» **WHAT YOU NEED TO DO**
In the records below, turn everything from the line containing "monete. Usate il paperize nei pressi della" down to the line containing "sinistra, uscite verso", both included, into a numbered list with one line per item and any blank lines dropped.

» **INFORMATION GIVEN**

⟨

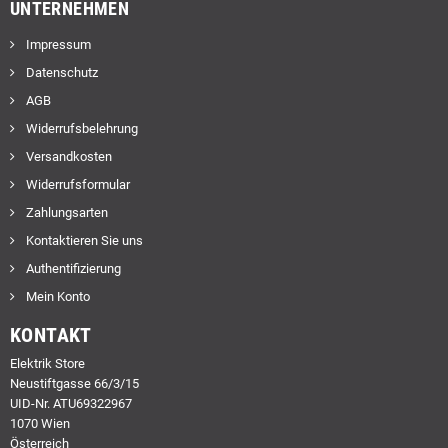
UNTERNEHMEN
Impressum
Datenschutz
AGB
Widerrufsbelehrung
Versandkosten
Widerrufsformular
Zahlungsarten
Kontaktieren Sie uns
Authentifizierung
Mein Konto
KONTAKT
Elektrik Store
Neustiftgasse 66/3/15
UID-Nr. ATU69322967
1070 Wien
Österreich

⟩
⟨

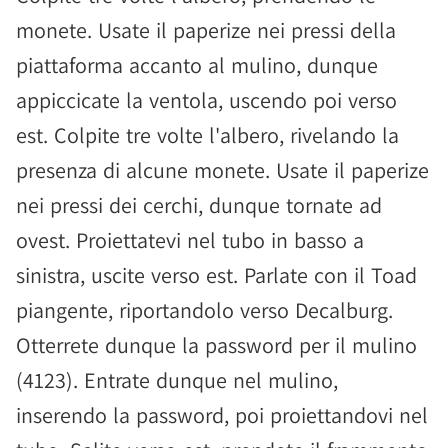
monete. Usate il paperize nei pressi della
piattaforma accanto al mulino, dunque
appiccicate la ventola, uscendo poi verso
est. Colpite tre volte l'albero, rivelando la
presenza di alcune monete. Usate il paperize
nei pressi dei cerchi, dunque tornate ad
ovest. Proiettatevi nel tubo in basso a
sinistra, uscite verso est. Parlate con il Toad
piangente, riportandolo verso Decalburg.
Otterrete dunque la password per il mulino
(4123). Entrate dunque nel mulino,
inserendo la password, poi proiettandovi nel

⟩

» **TASK SOLUTION**
1. monete. Usate il paperize nei pressi della
2. piattaforma accanto al mulino, dunque
3. appiccicate la ventola, uscendo poi verso
4. est. Colpite tre volte l'albero, rivelando la
5. presenza di alcune monete. Usate il paperize
6. nei pressi dei cerchi, dunque tornate ad
7. ovest. Proiettatevi nel tubo in basso a
8. sinistra, uscite verso est. Parlate con il Toad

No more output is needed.